5 - rieslings plus évolués sur deux terroirs différents (Marno-sablo-gypseux/marno-calcaire)
Schoenenbourg 98 "hommage à Jean Hugel", Hugel: robe dorée dense (larmes). Nez confit: thérébentine, fumée, épices, raisin sec. Bouche grasse, confite, marquée par la minéralité. Bel équilibre. Jolie finale. Bien. ****
Moenchberg 98 VT, Guy Wach: robe idem. Nez sur le citron confit, l'iode et le poivre. Bouche élégante, ronde, avec une bel équilibre sucre/acidité. Grande persistance. ***(*)

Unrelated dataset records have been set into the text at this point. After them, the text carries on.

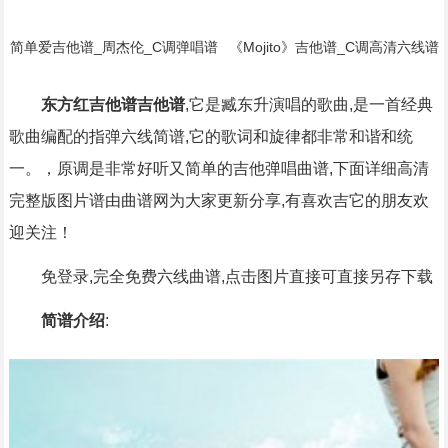
简单爱吉他谱_周杰伦_C调弹唱谱
《Mojito》吉他谱_C调高清六线谱
_原版弹唱编配简谱歌词
初/中级版本_弹唱教学视频_周杰
伦简谱歌词
东方红吉他谱吉他谱
,它是臧东升演唱的歌曲,是一首经典
歌曲编配的指弹六线简谱,它的歌词和旋律都非常和谐和统
一。，原调是非常好听又简单的吉他弹唱曲谱,下面详细高清
完整版图片谱由曲谱网为大家更新分享,有喜欢吉它的朋友欢
迎关注！
免登录,完全免费六线曲谱,点击图片直接可直接另存下载
简谱介绍
:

Les deux paires suivantes présentent les deux mêmes producteurs sur les deux mêmes terroirs à 8 ans d'intervalle.
6- Riesling 99 sur deux terroirs différents: Zinkoepfle (calcaro-gréseux) et Kitterle (gréso-volcanique)
Zinnkoepfle 99, Seppi Landmann: nez fumé, poivré avec des notes de fleurs blanches. Le début est un peu mou, puis l'acidité va croissant. Amertume en finale. Y a pas, c'est un calcaire! ***
Kitterle 99, Schlumberger: nez sur le caramel, les fruits blancs mûrs, la pomme cuite et les agrumes confits. Attaque vive, puis bouche plus ronde avec une jolie matière. Grande persistance. ****
7- Riesling 91 sur deux terroirs différents: Zinkoepfle (calcaro-gréseux) et Kitterle (gréso-volcanique)
Zinnkoepfle 91, Seppi Landmann: robe dorée. Nez résineux, confit, avec des notes de praliné et de pommes vertes. Bouche ronde, puis apparition de l'acidité jusqu'à la finale: calcaire! Grande persistance ***(*)
Kitterle 91, Schlumberger: robe or vert. Nez réduit au départ sur des notes peu agréables: gaz, mercaptan. Se dissipe ultérieurement. Bouche au départ inexistante, puis la matière apparait progressivement. La bouche s'achève sur des notes minérales marquées. ***(*)
8 - Bouquet final: deux grands rieslings de 2004 sur des terroirs différents: Schlossberg (granitique) et Muenchberg (gréso-volcanique)
Schlossberg 04 "cuvée catherine", domaine Weinbach: robe dorée. Nez délicat sur la framboise et la rose. Bouche finement acidulée, d'une grande élégance, avec une montée en puissance de la matière. Grande finale. ****
Muenchberg 04, André Ostertag: robe dorée. Nez fin, floral, pêche , abricot, agrumes. Bouche au départ ronde, fine, classieuse. Progressivement, la matière se met en place, et ça devient hénaurme. Finale superbe ****(*) . Sera à 5* voire 6* dans 15-20 ans.
J'ai apporté un vin supplémentaire pour conclure cette dégustation instructive. Sans l'avoir prémédité, il y avait eu précédemment le même cru dans la même année. Nos dégustateurs allaient-ils le reconnaître?
Robe or cuivré. Nez confit sur des notes terpéniques, l'écorce d'orange et la fumée. Bouche ample, ronde, soyeuse, superbe équilibre sucre /acidité. Grande et longue finale. *****. Alors?
C'est un Riesling 98 VT récolté sur le Schoenenbourg (sans en avoir l'appellation) par Dopff au Moulin. Certains ont reconnu de suite, d'autres non (je ne dénoncerai personne...).
Ce fut en tout cas très instructif. Encore un bien beau moment des REncontres VEndéennes.